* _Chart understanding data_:
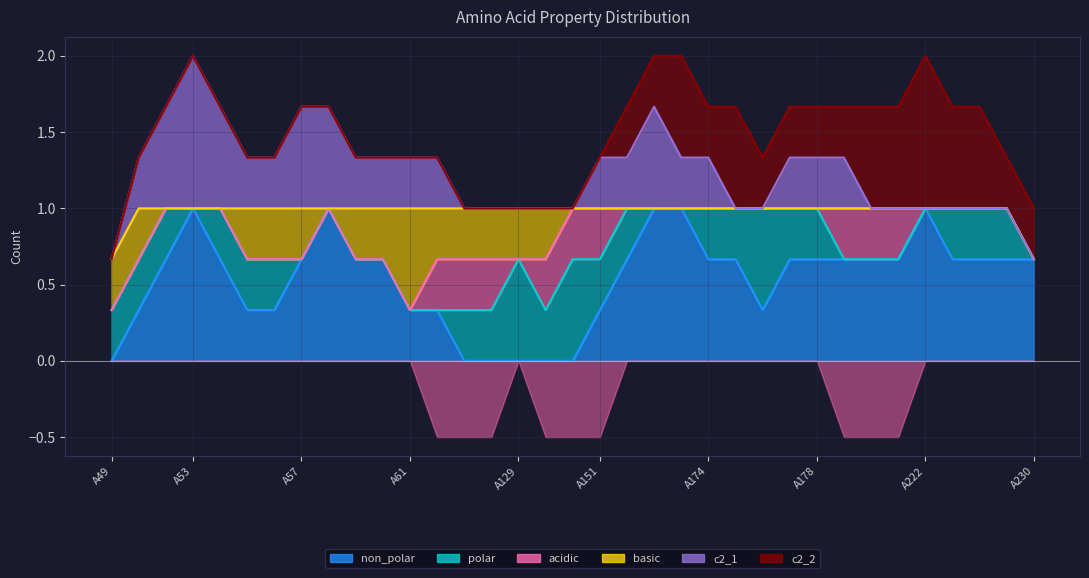

After their last crossing, which series has the higher values: basic or acidic?

acidic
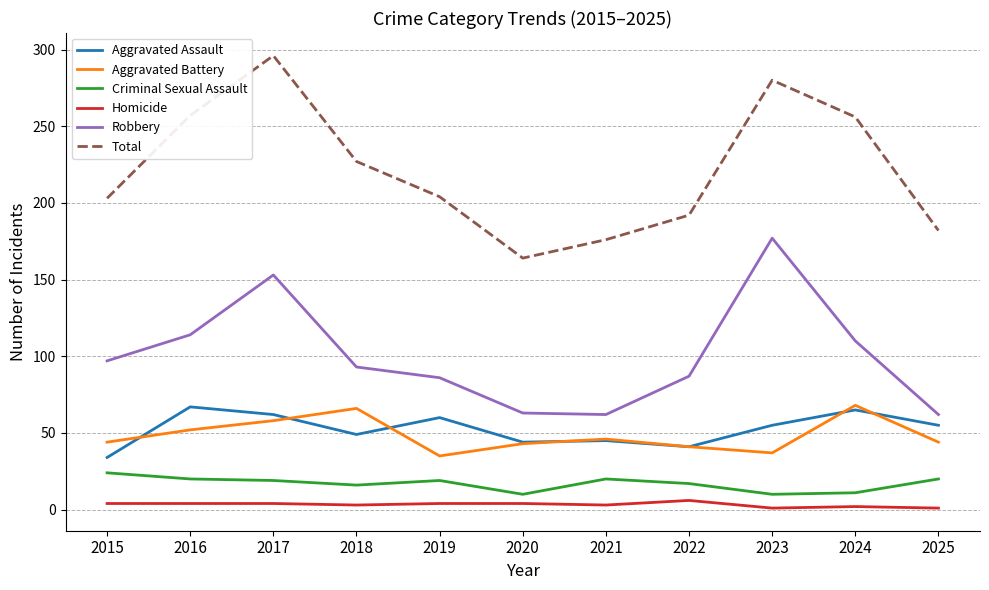

Count the number of data series in this chart.

6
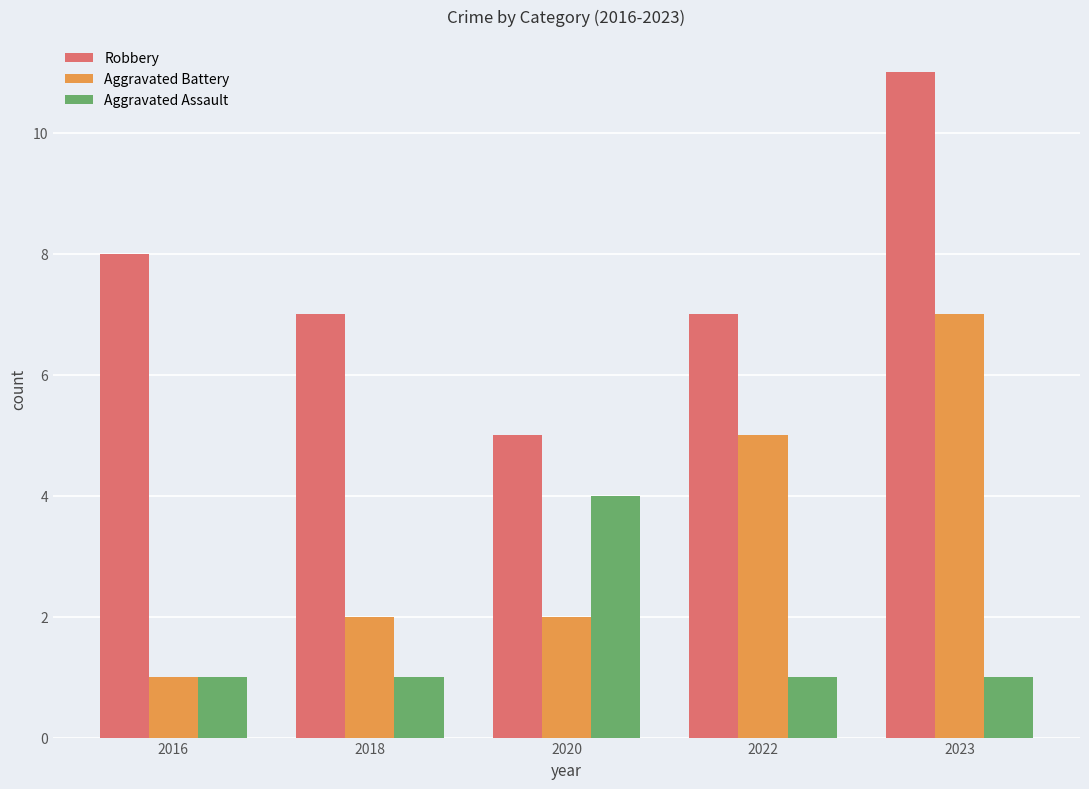

What is the approximate value of Aggravated Battery at 2023?

7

* _REQUIREMENT_:
Swap every "series" in the listing above for "group" and write the listing out again with nothing else changed. Leave the pictures out.

* _ANSWER BOX_:
After their last crossing, which group has the higher values: basic or acidic?

acidic

Count the number of data group in this chart.

6

What is the approximate value of Aggravated Battery at 2023?

7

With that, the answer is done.